## Begin Records
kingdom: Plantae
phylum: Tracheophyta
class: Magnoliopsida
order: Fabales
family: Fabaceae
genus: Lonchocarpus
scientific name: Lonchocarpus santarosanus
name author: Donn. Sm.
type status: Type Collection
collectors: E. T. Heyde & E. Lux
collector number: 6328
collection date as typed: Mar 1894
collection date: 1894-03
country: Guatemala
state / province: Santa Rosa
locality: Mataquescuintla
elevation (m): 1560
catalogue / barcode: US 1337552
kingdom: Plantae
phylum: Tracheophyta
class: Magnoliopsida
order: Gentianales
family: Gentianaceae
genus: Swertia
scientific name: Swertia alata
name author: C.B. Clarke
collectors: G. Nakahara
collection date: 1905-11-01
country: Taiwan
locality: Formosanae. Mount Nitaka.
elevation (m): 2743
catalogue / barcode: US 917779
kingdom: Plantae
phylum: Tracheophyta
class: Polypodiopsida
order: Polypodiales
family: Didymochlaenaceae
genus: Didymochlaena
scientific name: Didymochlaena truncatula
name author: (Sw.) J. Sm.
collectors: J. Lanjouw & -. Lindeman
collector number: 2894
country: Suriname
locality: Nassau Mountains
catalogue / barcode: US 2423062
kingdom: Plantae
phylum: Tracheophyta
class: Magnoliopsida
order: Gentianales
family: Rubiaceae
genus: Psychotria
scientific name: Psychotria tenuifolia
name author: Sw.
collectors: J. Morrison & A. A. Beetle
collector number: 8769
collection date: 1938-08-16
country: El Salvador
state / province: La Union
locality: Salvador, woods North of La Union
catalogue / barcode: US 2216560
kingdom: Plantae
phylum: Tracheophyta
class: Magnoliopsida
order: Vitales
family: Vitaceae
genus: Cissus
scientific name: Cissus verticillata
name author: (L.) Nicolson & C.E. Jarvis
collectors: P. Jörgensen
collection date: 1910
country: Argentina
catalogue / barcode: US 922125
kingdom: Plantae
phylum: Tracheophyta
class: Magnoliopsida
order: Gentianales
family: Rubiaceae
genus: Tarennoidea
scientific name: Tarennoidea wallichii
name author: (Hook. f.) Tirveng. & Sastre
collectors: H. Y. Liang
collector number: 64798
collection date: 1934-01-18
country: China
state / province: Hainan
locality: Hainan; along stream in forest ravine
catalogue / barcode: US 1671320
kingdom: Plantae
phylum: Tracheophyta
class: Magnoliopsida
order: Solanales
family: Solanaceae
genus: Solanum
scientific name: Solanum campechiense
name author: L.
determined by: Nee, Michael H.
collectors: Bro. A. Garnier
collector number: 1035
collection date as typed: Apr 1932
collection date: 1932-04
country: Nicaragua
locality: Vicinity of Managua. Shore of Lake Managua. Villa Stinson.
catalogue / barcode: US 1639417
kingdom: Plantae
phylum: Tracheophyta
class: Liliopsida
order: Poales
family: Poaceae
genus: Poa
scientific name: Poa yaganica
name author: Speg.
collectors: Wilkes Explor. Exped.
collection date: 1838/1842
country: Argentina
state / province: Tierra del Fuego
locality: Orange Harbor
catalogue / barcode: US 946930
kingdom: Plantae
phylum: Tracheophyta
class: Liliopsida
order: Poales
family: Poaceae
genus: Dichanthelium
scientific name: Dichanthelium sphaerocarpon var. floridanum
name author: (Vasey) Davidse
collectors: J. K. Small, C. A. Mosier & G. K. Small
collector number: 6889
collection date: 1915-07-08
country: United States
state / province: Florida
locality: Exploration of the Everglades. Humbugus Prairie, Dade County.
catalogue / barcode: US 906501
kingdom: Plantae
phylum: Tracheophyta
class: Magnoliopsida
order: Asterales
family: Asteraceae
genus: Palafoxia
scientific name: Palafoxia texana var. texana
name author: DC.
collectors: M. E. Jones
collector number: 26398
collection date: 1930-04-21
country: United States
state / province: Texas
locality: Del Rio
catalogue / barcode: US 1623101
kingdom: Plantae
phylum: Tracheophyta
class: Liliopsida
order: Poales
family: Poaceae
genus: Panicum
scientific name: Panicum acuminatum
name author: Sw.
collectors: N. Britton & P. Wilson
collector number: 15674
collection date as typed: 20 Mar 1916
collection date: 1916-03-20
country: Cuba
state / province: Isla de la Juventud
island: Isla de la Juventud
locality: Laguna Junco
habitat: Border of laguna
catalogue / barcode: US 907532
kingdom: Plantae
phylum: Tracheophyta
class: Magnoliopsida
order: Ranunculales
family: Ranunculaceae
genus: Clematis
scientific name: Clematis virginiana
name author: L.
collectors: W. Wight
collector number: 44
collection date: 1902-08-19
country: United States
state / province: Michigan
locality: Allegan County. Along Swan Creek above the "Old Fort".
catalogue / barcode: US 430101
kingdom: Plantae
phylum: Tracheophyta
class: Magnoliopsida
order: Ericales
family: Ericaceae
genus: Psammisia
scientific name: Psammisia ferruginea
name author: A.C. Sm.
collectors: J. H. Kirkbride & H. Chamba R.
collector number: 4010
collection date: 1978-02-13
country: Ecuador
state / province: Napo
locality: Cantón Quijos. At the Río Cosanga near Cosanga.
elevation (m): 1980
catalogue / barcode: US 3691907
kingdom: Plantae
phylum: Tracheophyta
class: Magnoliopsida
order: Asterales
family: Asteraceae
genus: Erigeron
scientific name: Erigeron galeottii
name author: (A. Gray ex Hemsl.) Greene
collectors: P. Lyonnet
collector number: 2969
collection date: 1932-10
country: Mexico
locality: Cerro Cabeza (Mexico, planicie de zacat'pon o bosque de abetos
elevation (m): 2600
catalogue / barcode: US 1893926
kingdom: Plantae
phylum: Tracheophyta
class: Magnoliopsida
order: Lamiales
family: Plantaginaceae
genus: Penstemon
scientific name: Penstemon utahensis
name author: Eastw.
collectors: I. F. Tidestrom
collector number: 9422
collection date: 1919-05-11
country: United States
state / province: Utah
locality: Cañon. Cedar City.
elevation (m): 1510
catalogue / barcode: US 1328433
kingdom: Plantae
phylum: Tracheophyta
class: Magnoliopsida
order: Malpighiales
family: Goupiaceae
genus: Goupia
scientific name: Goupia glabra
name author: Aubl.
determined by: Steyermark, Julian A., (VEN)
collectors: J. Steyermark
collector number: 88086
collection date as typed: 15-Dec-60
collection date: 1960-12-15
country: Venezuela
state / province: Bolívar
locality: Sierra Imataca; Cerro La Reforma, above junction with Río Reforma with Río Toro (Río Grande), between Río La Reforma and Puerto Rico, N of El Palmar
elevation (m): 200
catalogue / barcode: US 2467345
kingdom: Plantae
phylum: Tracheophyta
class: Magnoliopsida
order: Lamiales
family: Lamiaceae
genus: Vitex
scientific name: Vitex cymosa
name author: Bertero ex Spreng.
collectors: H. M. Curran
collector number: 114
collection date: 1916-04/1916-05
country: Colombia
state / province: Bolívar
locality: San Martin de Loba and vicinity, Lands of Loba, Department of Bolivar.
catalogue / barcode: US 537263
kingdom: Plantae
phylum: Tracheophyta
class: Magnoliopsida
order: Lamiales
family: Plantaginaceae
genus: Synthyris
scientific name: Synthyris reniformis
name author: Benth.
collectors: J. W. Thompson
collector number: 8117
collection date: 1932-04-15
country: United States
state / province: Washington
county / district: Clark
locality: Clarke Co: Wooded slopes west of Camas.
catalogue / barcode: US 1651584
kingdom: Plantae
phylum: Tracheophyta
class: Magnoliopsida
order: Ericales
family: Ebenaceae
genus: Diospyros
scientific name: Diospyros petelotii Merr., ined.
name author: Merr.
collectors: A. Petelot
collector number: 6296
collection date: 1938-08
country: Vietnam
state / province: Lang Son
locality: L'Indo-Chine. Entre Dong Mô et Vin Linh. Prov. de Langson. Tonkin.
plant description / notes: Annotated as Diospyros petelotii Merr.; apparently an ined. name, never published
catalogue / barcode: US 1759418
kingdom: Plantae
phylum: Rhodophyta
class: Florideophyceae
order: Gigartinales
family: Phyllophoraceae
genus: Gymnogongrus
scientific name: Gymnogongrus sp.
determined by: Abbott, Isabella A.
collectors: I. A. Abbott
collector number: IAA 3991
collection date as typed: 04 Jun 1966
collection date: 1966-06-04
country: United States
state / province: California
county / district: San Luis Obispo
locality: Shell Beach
## End Records
— Work to complete —
Convert the entries above, from the start up to and including the line with "order: Polypodiales", into a two-column CSV with the columns field and value. Give one row per line, putting the field name and its value each in a single quoted field with any line breaks replaced by spaces.

— Full response —
field,value
"kingdom:","Plantae"
"phylum:","Tracheophyta"
"class:","Magnoliopsida"
"order:","Fabales"
"family:","Fabaceae"
"genus:","Lonchocarpus"
"scientific name:","Lonchocarpus santarosanus"
"name author:","Donn. Sm."
"type status:","Type Collection"
"collectors:","E. T. Heyde & E. Lux"
"collector number:","6328"
"collection date as typed:","Mar 1894"
"collection date:","1894-03"
"country:","Guatemala"
"state / province:","Santa Rosa"
"locality:","Mataquescuintla"
"elevation (m):","1560"
"catalogue / barcode:","US 1337552"
"kingdom:","Plantae"
"phylum:","Tracheophyta"
"class:","Magnoliopsida"
"order:","Gentianales"
"family:","Gentianaceae"
"genus:","Swertia"
"scientific name:","Swertia alata"
"name author:","C.B. Clarke"
"collectors:","G. Nakahara"
"collection date:","1905-11-01"
"country:","Taiwan"
"locality:","Formosanae. Mount Nitaka."
"elevation (m):","2743"
"catalogue / barcode:","US 917779"
"kingdom:","Plantae"
"phylum:","Tracheophyta"
"class:","Polypodiopsida"
"order:","Polypodiales"